• DOCUMENT
Mad Teddy's web-pages
Okay - let's say you've managed to build the thing and get it going
satisfactorily, as described in the
previous page
. Now what?
Well, that's only the beginning. There are plenty of experiments you can do,
varying from quite simple observations to some quite advanced and
thought-provoking investigations.
When my Dad and I first built this project, there was among my Dad's
possessions a small neon light bulb, of a similar size to a 15W pilot light,
which ran off the mains. There was also an extension cable with a bayonet
light fitting on the end. With this, we could move the light reasonably
close to the little machine in a darkened room and observe certain effects.
As mentioned earlier, our original flywheel was white with a red dot. Neon
lights (in a clear, colourless glass case) produce a soft orange glow. With
this, the red dot showed up very nicely against a subdued orange background.
A neon light powered by AC flickers at double the mains frequency, just as a
fluorescent tube does; so four equally-spaced reddish patches appeared on
the wheel when it was running. With the light held close to the wheel, the
effect was quite pronounced.
Unfortunately, the neon light has disappeared! I can't find it anywhere.
I've never seen anything like it anywhere else; I suspect they're a thing of
the past, and can no longer be purchased.
However, all is not lost! We now live in the age of the Light-Emitting Diode
(or LED). These little electronic devices have been developed over the last
forty-odd years to the point where it is now possible to obtain very bright
ones, in several different colours, for a reasonable price from electronics
shops.
Being diodes, they pass current in only one direction. Normally, they are
wired into DC circuits the "right way around", so that they will operate as
lights without any bother. Nobody in their right mind connects them the
"wrong way around" (unless by mistake).
However! Here we have a use for them in an AC application, in which we can
very usefully exploit the fact that they only pass current in one direction.
If we wire two LED's of different colours (red and green, say) with the
anode of each connected to the cathode of the other, put the parallel
combination in series with a suitable current-limiting resistor, and run the
whole thing from a suitable AC source, this is the result:
In one half of the cycle, the red LED comes on; and in the other half, the
green LED comes on. Only one is ever on at a time; and they are both off for
a moment twice in each cycle as the voltage changes through 0V.
A simple circuit like this is very useful for viewing the synchronous wheel.
As it spins, you will still see the four equally-spaced bright spots - just
as under the fluorescent lamp or the neon light - but this time, two of the
spots (diametrically-opposed) are red, and the other two are green. This
emphasizes the fact that the wheel rotates once every two cycles.
If only one LED is connected - say the red one - only two spots will appear,
red in this case, and diametrically-opposed.
These are stroboscopic effects. There's plenty more to be said about
them and done with them. Read on!
Having succeeded in getting the rotor spinning happily at the "normal"

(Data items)
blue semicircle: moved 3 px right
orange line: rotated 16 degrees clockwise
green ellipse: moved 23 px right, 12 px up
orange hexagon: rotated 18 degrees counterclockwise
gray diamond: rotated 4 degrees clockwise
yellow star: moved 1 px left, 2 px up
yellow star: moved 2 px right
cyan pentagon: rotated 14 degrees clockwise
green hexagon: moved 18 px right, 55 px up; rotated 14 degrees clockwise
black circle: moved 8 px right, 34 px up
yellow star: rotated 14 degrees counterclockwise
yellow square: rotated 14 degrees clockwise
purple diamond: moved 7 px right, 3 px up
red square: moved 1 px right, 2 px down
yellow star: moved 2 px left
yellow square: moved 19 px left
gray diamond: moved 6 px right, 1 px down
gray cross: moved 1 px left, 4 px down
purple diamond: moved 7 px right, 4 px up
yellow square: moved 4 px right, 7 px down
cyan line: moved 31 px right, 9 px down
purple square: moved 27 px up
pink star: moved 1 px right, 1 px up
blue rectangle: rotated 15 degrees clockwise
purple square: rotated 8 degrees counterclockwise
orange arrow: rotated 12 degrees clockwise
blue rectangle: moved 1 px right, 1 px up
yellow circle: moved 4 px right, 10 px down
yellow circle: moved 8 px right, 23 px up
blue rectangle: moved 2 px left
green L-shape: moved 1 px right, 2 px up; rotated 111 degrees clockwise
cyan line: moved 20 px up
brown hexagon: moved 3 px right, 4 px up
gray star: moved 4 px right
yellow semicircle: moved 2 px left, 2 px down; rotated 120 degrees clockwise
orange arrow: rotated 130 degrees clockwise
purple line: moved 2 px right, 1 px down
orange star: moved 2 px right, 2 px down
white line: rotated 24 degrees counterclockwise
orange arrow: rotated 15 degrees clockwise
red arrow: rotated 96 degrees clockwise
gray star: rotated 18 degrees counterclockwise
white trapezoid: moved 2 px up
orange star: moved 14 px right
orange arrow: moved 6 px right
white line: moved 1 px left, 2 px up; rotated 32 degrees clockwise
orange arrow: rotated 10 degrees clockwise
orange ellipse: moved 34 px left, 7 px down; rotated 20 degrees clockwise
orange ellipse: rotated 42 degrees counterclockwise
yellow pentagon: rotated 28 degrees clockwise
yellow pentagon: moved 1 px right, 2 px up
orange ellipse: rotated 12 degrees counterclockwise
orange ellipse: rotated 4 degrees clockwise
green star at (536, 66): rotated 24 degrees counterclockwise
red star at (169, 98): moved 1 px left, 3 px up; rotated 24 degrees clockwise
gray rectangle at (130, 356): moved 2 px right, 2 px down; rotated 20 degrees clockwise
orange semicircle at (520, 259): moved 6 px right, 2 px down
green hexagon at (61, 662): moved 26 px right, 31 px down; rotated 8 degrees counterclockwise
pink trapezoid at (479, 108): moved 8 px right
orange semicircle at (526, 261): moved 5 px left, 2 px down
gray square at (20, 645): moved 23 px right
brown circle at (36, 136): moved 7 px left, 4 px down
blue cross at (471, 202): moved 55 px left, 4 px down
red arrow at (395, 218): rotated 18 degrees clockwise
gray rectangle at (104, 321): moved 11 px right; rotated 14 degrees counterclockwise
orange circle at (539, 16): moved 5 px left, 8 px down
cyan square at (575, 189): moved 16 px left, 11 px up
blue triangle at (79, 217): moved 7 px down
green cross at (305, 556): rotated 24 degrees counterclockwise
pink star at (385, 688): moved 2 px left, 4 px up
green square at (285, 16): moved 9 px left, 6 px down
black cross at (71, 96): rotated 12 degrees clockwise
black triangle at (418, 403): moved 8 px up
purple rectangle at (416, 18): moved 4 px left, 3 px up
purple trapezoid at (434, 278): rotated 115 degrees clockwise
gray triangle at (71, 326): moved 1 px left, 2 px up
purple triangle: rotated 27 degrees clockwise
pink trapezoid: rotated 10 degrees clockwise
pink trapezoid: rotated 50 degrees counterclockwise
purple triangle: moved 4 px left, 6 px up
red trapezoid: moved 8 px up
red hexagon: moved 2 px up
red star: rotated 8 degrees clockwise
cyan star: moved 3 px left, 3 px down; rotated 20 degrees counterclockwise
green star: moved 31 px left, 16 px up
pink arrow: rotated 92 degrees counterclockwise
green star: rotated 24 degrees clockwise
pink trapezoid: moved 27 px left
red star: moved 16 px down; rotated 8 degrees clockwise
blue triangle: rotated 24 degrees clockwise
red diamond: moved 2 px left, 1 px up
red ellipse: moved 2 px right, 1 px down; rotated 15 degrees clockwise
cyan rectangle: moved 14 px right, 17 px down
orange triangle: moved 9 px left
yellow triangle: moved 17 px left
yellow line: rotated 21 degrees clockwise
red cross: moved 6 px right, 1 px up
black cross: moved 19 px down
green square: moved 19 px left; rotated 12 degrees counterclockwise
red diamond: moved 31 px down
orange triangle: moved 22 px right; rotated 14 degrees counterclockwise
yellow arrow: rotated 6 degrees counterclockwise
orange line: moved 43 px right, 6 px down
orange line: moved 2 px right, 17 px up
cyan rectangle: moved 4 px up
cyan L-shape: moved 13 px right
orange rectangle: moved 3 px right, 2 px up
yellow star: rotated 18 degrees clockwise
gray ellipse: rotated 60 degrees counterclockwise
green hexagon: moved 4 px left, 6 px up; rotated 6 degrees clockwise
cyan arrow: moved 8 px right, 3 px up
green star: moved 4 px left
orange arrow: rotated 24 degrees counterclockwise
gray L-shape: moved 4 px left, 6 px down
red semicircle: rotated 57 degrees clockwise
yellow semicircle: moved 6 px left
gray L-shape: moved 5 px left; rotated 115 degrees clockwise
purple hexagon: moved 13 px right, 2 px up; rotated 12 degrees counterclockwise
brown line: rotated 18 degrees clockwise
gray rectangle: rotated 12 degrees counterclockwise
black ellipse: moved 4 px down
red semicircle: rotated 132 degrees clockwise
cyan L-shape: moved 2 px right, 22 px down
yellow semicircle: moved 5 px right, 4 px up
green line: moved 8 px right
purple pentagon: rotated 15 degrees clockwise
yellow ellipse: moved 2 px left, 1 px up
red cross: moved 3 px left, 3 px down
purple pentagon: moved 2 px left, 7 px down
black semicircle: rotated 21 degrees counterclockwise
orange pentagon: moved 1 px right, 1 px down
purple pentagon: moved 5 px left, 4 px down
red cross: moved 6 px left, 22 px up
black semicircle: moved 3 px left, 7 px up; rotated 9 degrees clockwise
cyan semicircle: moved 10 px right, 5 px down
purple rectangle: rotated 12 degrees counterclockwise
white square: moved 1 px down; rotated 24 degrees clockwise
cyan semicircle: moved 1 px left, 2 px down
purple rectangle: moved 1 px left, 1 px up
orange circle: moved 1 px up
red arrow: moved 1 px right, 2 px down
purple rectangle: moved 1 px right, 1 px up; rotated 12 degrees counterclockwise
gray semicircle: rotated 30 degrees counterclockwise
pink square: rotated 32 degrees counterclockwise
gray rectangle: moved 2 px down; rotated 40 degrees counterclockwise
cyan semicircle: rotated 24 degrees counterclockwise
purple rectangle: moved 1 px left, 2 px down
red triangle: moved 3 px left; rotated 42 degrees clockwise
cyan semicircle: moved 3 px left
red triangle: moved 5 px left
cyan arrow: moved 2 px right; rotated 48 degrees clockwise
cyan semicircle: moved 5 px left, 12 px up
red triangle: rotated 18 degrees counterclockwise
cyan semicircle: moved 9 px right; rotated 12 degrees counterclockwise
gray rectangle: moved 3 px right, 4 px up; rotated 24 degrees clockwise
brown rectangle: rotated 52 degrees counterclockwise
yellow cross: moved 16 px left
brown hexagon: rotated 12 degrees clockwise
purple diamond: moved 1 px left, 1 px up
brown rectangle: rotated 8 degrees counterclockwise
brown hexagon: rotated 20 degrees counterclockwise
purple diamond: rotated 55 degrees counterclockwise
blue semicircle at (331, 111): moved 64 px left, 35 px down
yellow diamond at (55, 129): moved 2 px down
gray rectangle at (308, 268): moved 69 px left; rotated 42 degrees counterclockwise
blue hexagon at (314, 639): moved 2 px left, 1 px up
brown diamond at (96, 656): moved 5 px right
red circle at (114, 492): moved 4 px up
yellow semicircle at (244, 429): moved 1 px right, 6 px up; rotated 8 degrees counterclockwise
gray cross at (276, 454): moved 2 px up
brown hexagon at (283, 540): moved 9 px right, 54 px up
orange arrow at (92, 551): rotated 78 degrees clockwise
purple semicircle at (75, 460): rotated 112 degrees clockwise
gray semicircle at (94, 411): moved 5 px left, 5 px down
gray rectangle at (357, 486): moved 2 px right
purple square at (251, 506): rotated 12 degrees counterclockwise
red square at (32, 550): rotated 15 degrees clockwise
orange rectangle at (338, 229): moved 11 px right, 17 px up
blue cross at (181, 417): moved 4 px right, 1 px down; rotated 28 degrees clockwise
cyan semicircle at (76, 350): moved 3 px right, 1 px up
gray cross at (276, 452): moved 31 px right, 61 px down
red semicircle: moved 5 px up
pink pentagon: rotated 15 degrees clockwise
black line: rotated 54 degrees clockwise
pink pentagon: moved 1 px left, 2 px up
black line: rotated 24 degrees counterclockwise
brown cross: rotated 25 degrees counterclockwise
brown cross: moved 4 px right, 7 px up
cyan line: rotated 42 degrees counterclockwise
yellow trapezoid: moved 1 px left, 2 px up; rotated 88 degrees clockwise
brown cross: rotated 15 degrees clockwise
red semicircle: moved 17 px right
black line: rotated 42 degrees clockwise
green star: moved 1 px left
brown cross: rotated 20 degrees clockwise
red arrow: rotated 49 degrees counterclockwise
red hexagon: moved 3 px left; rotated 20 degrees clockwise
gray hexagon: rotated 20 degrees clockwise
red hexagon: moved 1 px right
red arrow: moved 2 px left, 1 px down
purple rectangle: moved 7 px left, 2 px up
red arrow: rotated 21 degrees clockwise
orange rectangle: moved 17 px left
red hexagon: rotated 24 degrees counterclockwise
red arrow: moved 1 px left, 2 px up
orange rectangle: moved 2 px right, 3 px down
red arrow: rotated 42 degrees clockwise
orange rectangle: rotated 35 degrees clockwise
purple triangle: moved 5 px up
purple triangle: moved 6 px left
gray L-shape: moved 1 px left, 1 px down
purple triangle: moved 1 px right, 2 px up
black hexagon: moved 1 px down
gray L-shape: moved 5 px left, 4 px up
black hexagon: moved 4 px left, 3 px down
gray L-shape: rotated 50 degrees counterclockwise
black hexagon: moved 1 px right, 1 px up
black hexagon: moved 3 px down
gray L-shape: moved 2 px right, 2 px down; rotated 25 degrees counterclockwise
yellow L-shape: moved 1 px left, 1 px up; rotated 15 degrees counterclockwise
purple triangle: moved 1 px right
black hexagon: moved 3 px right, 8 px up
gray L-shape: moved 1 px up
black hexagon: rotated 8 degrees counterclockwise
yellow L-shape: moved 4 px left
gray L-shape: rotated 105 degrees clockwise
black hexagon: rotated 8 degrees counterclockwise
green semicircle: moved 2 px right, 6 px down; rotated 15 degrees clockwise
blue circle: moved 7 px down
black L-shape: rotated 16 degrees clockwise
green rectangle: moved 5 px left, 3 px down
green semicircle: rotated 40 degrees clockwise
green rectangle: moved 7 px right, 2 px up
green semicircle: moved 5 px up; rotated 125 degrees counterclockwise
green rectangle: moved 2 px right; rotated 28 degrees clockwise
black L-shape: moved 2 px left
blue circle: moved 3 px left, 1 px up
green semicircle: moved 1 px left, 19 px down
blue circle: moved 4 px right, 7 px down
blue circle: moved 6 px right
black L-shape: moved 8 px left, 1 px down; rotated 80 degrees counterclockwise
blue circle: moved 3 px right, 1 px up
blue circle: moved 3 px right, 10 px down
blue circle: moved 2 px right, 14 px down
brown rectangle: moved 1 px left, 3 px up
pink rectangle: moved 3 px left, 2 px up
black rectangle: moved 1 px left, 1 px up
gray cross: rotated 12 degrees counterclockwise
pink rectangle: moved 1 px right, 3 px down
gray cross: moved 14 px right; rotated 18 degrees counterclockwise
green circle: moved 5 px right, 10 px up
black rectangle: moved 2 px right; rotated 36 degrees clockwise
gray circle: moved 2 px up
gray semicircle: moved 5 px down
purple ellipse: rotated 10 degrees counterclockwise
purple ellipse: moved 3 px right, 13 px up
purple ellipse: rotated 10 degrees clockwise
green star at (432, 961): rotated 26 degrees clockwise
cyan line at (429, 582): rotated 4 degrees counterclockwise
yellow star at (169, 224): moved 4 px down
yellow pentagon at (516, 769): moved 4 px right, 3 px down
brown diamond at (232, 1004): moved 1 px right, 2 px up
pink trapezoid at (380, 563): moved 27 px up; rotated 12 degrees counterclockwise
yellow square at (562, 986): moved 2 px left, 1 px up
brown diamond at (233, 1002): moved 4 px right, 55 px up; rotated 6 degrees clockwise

• YOUR GOAL
Pick up the text about the synchronous wheel and its stroboscopic effects where it stops, and keep writing it in the same voice.

• RESPONSE BELOW
speed of half the supply frequency, if you then switch off the electromagnet
but keep the lighting system switched on, as the rotor starts to slow down
you will initially see the four spots appear to rotate in the direction
opposite to that of the wheel's rotation.
Very soon, they will start to blur together. Then the blur will separate out
into five spots, apparently spinning in the same direction as the rotor.
This apparent rotation will slow down, and the spots will become less blurry
as they stop completely; then they will appear to start spinning in the
opposite direction at an increasing rate and blur together again.
Shortly thereafter, six spots will appear, apparently spinning increasingly
slowly in the same direction as the rotor; they too will appear to stop, and
then begin to rotate in the opposite direction and ultimately blur together
yet again.
This trend will continue, with the effects happening ever faster and for
shorter durations until you really can't see any details. Eventually, the
wheel will be spinning so slowly that the eye can follow the single dot as
the rotor eventually slows to a stop. (Mine takes just over a minute to
grind to a halt once the power is switched off.)
This same effect is at work when the wheel is spinning stably, when the
spots appear to be slightly out of alignment with the poles of the
electromagnet:
wheel spinning clockwise
wheel spinning anticlockwise
As mentioned in the
previous page
, frictional forces are always present in the model, tending to slow the
rotor's rotation, and the electromagnet supplies enough attractive force
every half-cycle to keep it from stalling. So the wheel is always lagging
behind the light, which is (for practical purposes) in step with the AC
supply. The greater the friction, the more the lag (measured in degrees) of
the wheel, and hence of the spots.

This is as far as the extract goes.